What to work on
Print every record below exactly as it stands, but leave out the pictures.
************
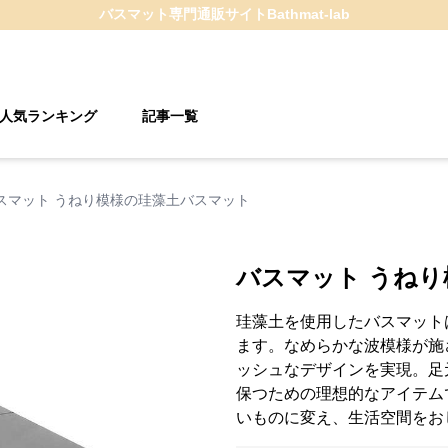
バスマット
専門通販サイト
Bathmat-lab
人気ランキング
記事一覧
スマット うねり模様の珪藻土バスマット
バスマット うね
珪藻土を使用したバスマット
ます。なめらかな波模様が施
ッシュなデザインを実現。足
保つための理想的なアイテム
いものに変え、生活空間をお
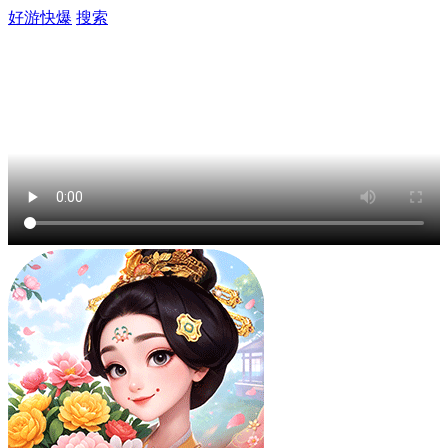
好游快爆
搜索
************
Answer for this exercise
バスマット
専門通販サイト
Bathmat-lab
人気ランキング
記事一覧
スマット うねり模様の珪藻土バスマット
バスマット うね
珪藻土を使用したバスマット
ます。なめらかな波模様が施
ッシュなデザインを実現。足
保つための理想的なアイテム
いものに変え、生活空間をお
好游快爆
搜索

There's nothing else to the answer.